Goal of the exercise:
Below are records; give the number of their lines that contain "source", and only that number.

Available data:
◇ ◇ ◇ ◇ ◇ ◇ ◇

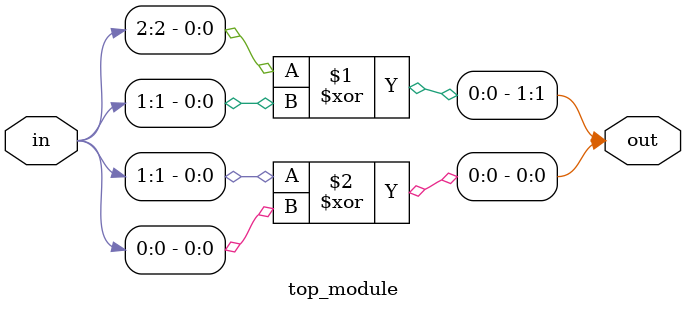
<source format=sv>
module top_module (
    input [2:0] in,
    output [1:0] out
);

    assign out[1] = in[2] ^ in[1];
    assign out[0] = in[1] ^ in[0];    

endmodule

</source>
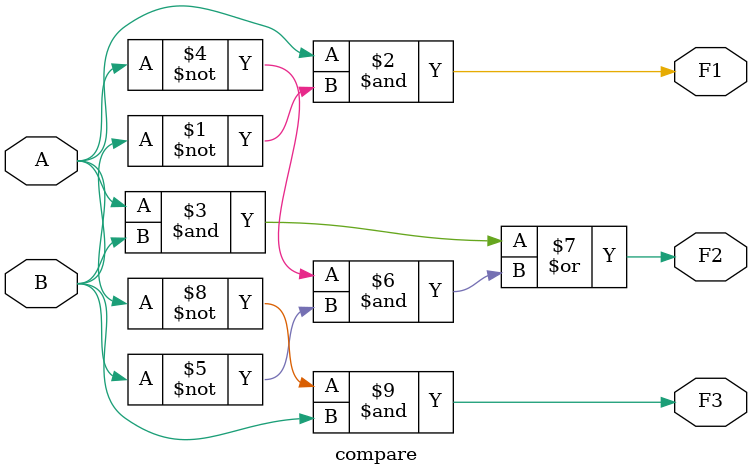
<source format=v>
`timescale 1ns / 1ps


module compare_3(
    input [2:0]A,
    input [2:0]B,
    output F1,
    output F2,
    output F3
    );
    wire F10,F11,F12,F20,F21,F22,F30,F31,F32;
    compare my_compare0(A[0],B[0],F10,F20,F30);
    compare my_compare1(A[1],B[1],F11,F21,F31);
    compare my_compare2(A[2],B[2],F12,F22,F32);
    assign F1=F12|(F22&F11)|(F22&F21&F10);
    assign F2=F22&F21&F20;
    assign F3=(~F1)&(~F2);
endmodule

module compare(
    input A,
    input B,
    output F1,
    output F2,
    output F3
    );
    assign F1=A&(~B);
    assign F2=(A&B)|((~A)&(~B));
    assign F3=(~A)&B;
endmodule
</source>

◇ ◇ ◇ ◇ ◇ ◇ ◇

Written solution:
4